Contudo, esperamos AINDA milagres. Aguardamos que o céu nos caia, que no cair do céu haja o reinício do mundo. Aguardamos o recomeço, todos os cataclismos. O reencontro em Gaia e Urano antes ainda do Tempo urdindo a vingança.
Libertar-nos-emos das grades que nos cercam. As grades são imagens impostas na paisagem e ervas daninhas não conhecem prisões.
Eis o lugar onde nos espelhamos. Espraiamo-nos luz acima para que a luz nos incida. Temos sede de luz, da luminosa saudade impregnada em futuro. Iluminados pela estranheza do que somos, à vileza que nos cerca contrapomos os intrépidos lugares onde nos fazemos crescer.
Aqui, no preciso lugar das apostas perdidas seremos a vitória dos reencontros.
A subida é uma escalada incerta e o fôlego é impreciso.
Gasto-me, entre a proeza do equilíbrio e a ciência da respiração. O esgotamento das possibilidades leva tempo, muito tempo. A respiração é curta para tanto caminhar. Em cada degrau me restabeleço.
Paro, por um segundo que seja. Em cada paragem a visão vai-se tornando cada vez mais abrangente. A cada passo dado sou mais seguro no vento, quase perto de voar.
A segurança não é ter corrimões onde nos podemos agarrar, é sermos cada vez mais perto do desequilíbrio.
Adquiro a ciência da queda, o amortecer-me dos ossos no chão. O truque do domínio.
Ser autárquico. Pouco mais que um punhado de livros abertos entre as mãos.
Ter contudo saudades; da música, das mulheres nuas dançando entre os meus dedos. Ter saudades da fortuna e ainda assim persistir. Olhar para baixo, olhar para baixo e ser tão alto. Sonegar o tempo à estupidez. Optar pela dificuldade quando aos outros tudo parece ser tão simples. Esgotar tudo o que se é naquilo que valor tem. Recusar o chamamento da publicidade. Recusar a publicidade dos dias. Não correr. Discorrer. Ganhar fôlego no cansaço.

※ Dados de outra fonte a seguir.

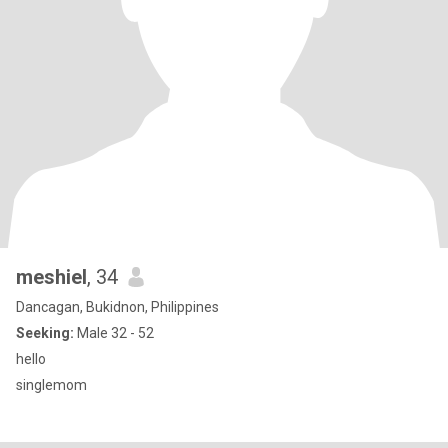
meshiel
, 34
Dancagan, Bukidnon, Philippines
Seeking:
Male 32 - 52
hello
singlemom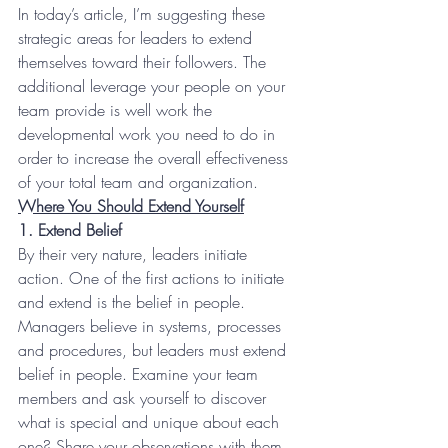
In today’s article, I’m suggesting these 
strategic areas for leaders to extend 
themselves toward their followers. The 
additional leverage your people on your 
team provide is well work the 
developmental work you need to do in 
order to increase the overall effectiveness 
of your total team and organization.
Where You Should Extend Yourself
1. Extend Belief
By their very nature, leaders initiate 
action. One of the first actions to initiate 
and extend is the belief in people. 
Managers believe in systems, processes 
and procedures, but leaders must extend 
belief in people. Examine your team 
members and ask yourself to discover 
what is special and unique about each 
one? Share your observations with them. 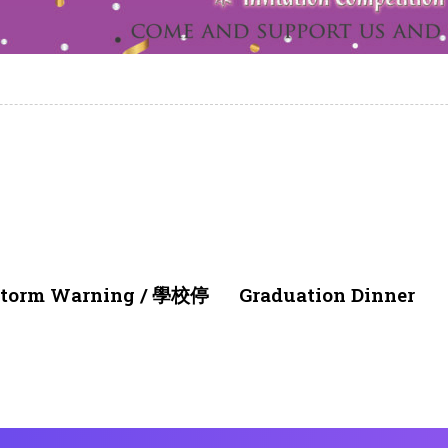
4 weeks ago
NEWS & EVENTS
nstorm Warning / 學校停
Graduation Dinner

Trazer-me poemas nas mãos. Nas mãos trazer-me ciladas onde me fazer cair. Devoluto, continuamente tropeçar-me na inexistência de claridade. Ser incerto, de ternura incerta, peito aberto e também ele incerto, ofuscado na penumbra. Inciso, impreciso, imprestável para a calibragem do mundo.
Não correr. Discorrer.
Tão só subir, tão só subir à vertigem de ser tão alto.
Aqui havia cortinas e as cortinas abriam-nos a noite. Aqui havia lugares e nos lugares nos sentávamos ainda prenhes de clareza. Todos os lugares eram alagados pelos rios jorrando em catadupa, pelo iluminado riso das jovens mulheres ainda em flor. A noite surgia florindo os resquícios do que éramos até que fossemos a certeza de sermos um sonho vivido.

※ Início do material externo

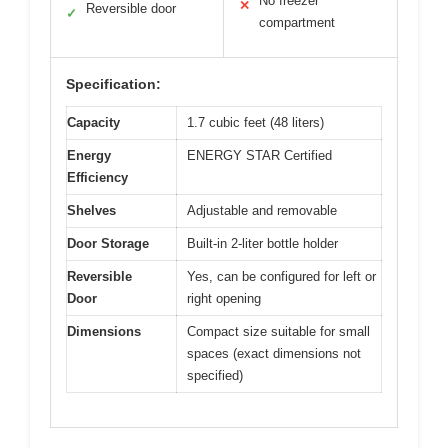
No freezer
✕
Reversible door
✓
compartment
Specification:
Capacity
1.7 cubic feet (48 liters)
Energy
ENERGY STAR Certified
Efficiency
Shelves
Adjustable and removable
Door Storage
Built-in 2-liter bottle holder
Reversible
Yes, can be configured for left or
Door
right opening
Dimensions
Compact size suitable for small
spaces (exact dimensions not
specified)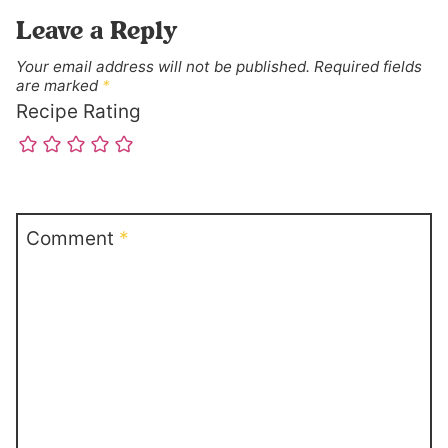
Leave a Reply
Your email address will not be published.
Required fields
are marked
*
Recipe Rating
Comment
*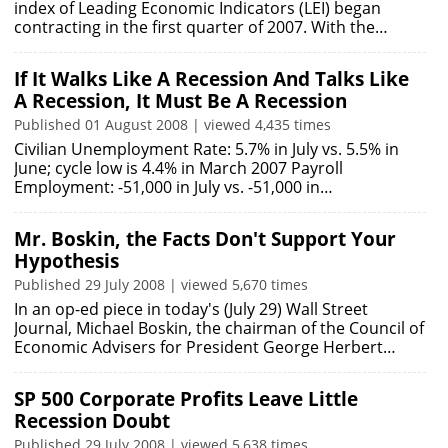
index of Leading Economic Indicators (LEI) began
contracting in the first quarter of 2007. With the…
If It Walks Like A Recession And Talks Like
A Recession, It Must Be A Recession
Published 01 August 2008 | viewed 4,435 times
Civilian Unemployment Rate: 5.7% in July vs. 5.5% in
June; cycle low is 4.4% in March 2007 Payroll
Employment: -51,000 in July vs. -51,000 in…
Mr. Boskin, the Facts Don't Support Your
Hypothesis
Published 29 July 2008 | viewed 5,670 times
In an op-ed piece in today's (July 29) Wall Street
Journal, Michael Boskin, the chairman of the Council of
Economic Advisers for President George Herbert…
SP 500 Corporate Profits Leave Little
Recession Doubt
Published 29 July 2008 | viewed 5,638 times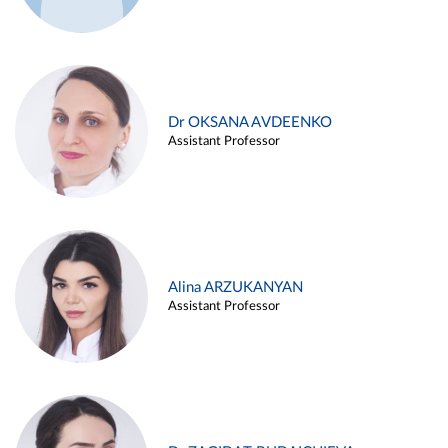
Dr OKSANA AVDEENKO
Assistant Professor
Alina ARZUKANYAN
Assistant Professor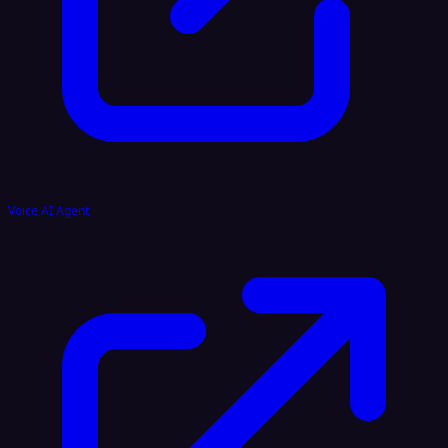
Voice AI Agent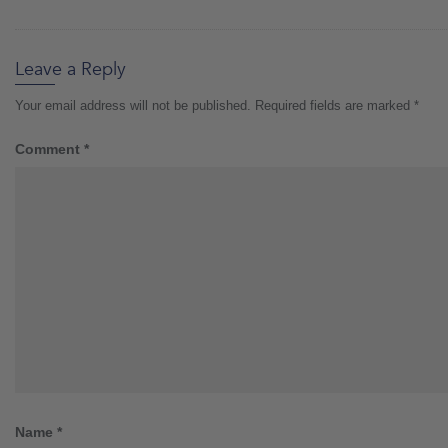
Leave a Reply
Your email address will not be published.
Required fields are marked
*
Comment
*
Name
*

Aqui havia cortinas e as cortinas abriam-nos a noite.
Fingindo-nos mortos para a rotina, abríamo-nos com as cortinas. A rotina era a secura dos solos. Nós ainda vicejávamos. Entoávamos canções numa linguagem distante e nas canções entoadas distávamos do amor por milímetros.
Tudo falhou.
Tudo falhou como tudo sempre falha. Tudo o que quisemos foi desejado em demasia e a demasia entornou-nos borda fora.
Extravasados de nós somos agora esta angústia, todas as casas desertas minando-nos até aos ossos.

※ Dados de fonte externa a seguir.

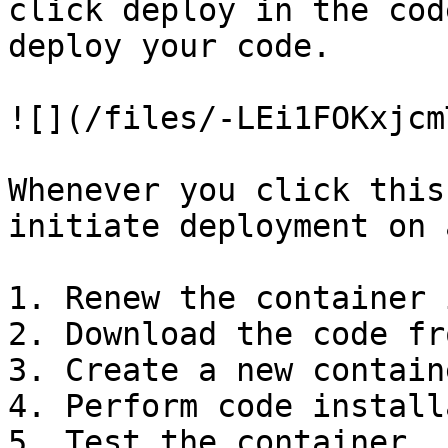
click deploy in the cod
deploy your code.

![](/files/-LEi1FOKxjcm
Whenever you click this
initiate deployment on 
1. Renew the container 
2. Download the code fr
3. Create a new containe
4. Perform code install
5. Test the container
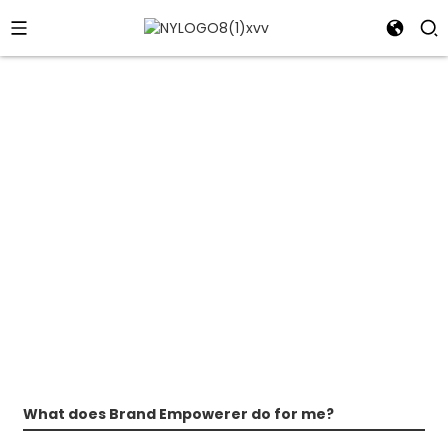
FAQs
Don't Take "NO" for an Answer!
What does Brand Empowerer do for me?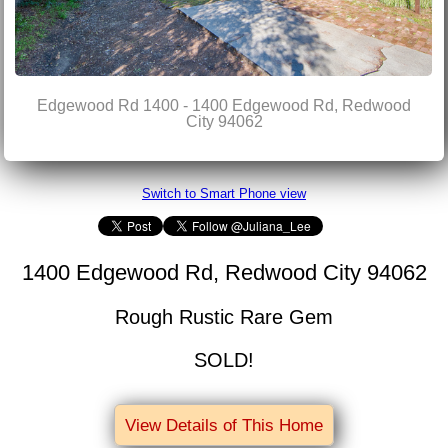
Edgewood Rd 1400 - 1400 Edgewood Rd, Redwood
City 94062
Switch to Smart Phone view
1400 Edgewood Rd, Redwood City 94062
Rough Rustic Rare Gem
SOLD!
View Details of This Home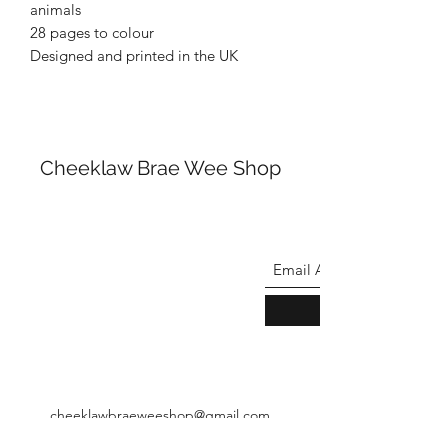
animals
28 pages to colour
Designed and printed in the UK
Cheeklaw Brae Wee Shop
cheeklawbraeweeshop@gmail.com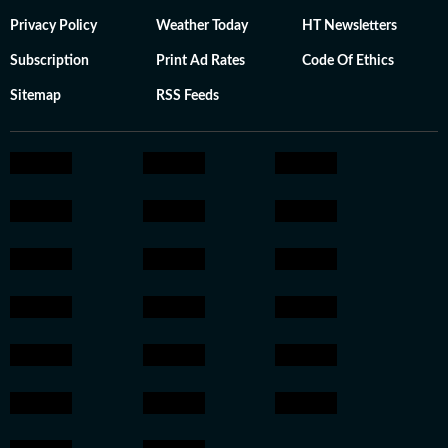
Privacy Policy
Weather Today
HT Newsletters
Subscription
Print Ad Rates
Code Of Ethics
Sitemap
RSS Feeds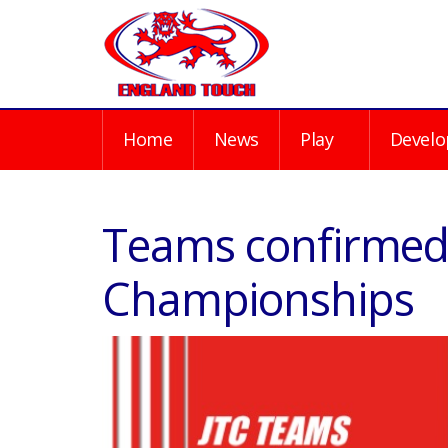
Home
News
Play
Develo
Teams confirmed 
Championships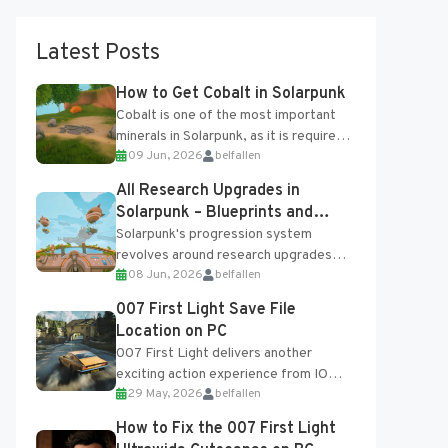
Latest Posts
How to Get Cobalt in Solarpunk
Cobalt is one of the most important
minerals in Solarpunk, as it is required
09 Jun, 2026
belfallen
for several advanced upgrades and
crafting...
All Research Upgrades in
Solarpunk – Blueprints and
Research Table
Solarpunk's progression system
revolves around research upgrades
08 Jun, 2026
belfallen
unlocked through the Research Table
and Blueprints obtained from the
007 First Light Save File
Tradebot. Most new...
Location on PC
007 First Light delivers another
exciting action experience from IO
29 May, 2026
belfallen
Interactive, complete with optional
online features and limited cross-
How to Fix the 007 First Light
progression support....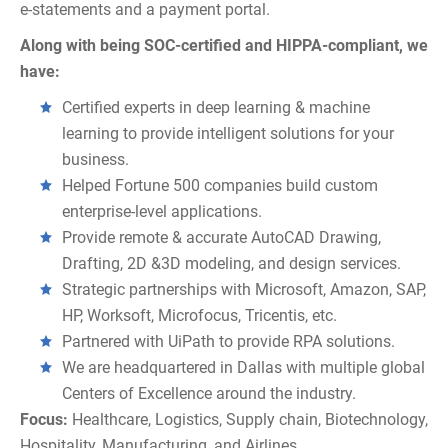
e-statements and a payment portal.
Along with being SOC-certified and HIPPA-compliant, we
have:
Certified experts in deep learning & machine
learning to provide intelligent solutions for your
business.
Helped Fortune 500 companies build custom
enterprise-level applications.
Provide remote & accurate AutoCAD Drawing,
Drafting, 2D &3D modeling, and design services.
Strategic partnerships with Microsoft, Amazon, SAP,
HP, Worksoft, Microfocus, Tricentis, etc.
Partnered with UiPath to provide RPA solutions.
We are headquartered in Dallas with multiple global
Centers of Excellence around the industry.
Focus:
Healthcare, Logistics, Supply chain, Biotechnology,
Hospitality, Manufacturing, and Airlines.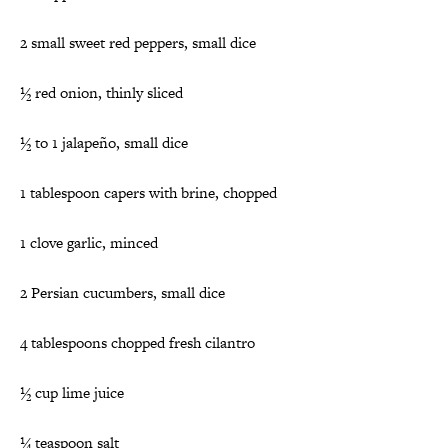
2 small sweet red peppers, small dice
½ red onion, thinly sliced
½ to 1 jalapeño, small dice
1 tablespoon capers with brine, chopped
1 clove garlic, minced
2 Persian cucumbers, small dice
4 tablespoons chopped fresh cilantro
½ cup lime juice
¼ teaspoon salt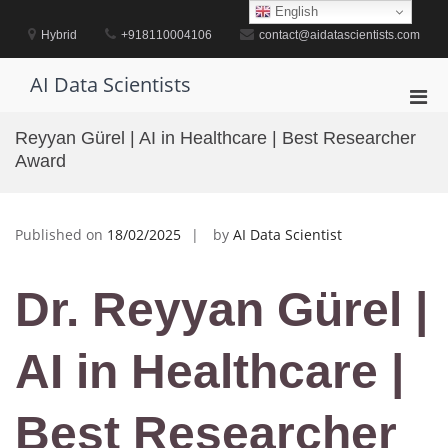
Skip
English
to
Hybrid
+918110004106
contact@aidatascientists.com
content
AI Data Scientists
Pri
Men
Reyyan Gürel | AI in Healthcare | Best Researcher
for
Award
Mobi
Published on
18/02/2025
by
AI Data Scientist
Dr. Reyyan Gürel |
AI in Healthcare |
Best Researcher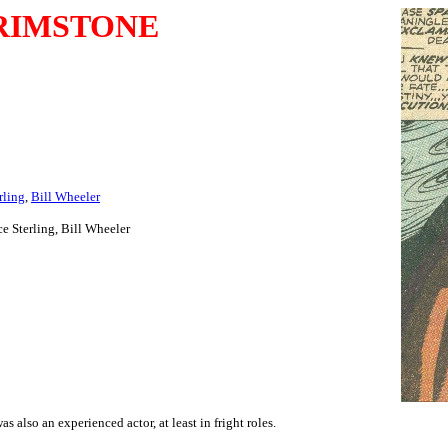
RIMSTONE
rling
,
Bill Wheeler
ce Sterling, Bill Wheeler
 also an experienced actor, at least in fright roles.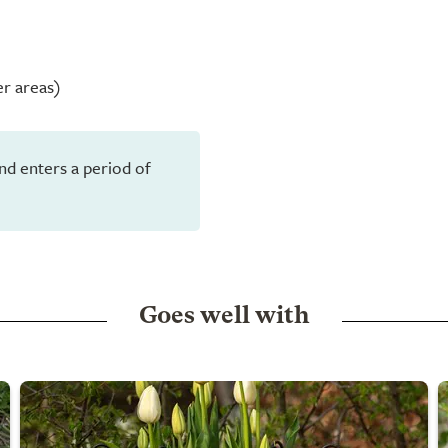
er areas)
and enters a period of
Goes well with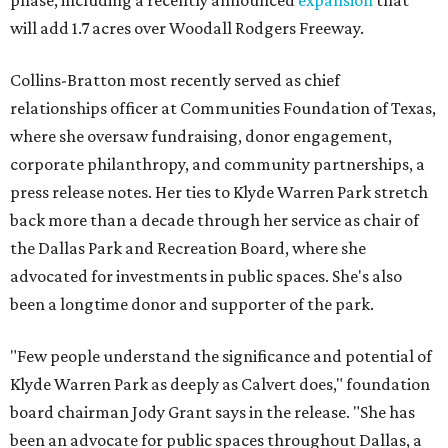
phase, including a recently announced
expansion
that
will add 1.7 acres over Woodall Rodgers Freeway.
Collins-Bratton most recently served as chief
relationships officer at Communities Foundation of Texas,
where she oversaw fundraising, donor engagement,
corporate philanthropy, and community partnerships, a
press release notes. Her ties to Klyde Warren Park stretch
back more than a decade through her service as chair of
the Dallas Park and Recreation Board, where she
advocated for investments in public spaces. She's also
been a longtime donor and supporter of the park.
"Few people understand the significance and potential of
Klyde Warren Park as deeply as Calvert does," foundation
board chairman Jody Grant says in the release. "She has
been an advocate for public spaces throughout Dallas, a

Desabitados no desamor, somos a desertificação das casas.
O escuro não chega. Agora o escuro não nos chega. Tornámo-nos brancos. Brancos e ressequidos como a branca cal das paredes que nos cercam. Nas paredes nos edificámos até à brancura da pele. Imiscuímo-nos na feitura das casas para que nos pregássemos na nossa fundação. Contudo, fundimo-nos com as paisagens. Somos aqueles que com as paisagens se fundem. Como todas as coisas tocadas pelos homens, as paisagens definham. Assim nos tornámos secos. Só teias de aranha nos habitam.
É isto.
É nisto que nos tornámos: corações empedernidos junto às teias.
Dar passos em redor da deriva; olhar para cima sem que se reze. Saber que no deserto não existem cruzes, tão só a persistência do vento ecoando com as intempéries. Aguardar as tempestades de areia. Coabitar com as tempestades. Sentir a areia a pesar, deixar que o ar assim nos rasgue os pulmões.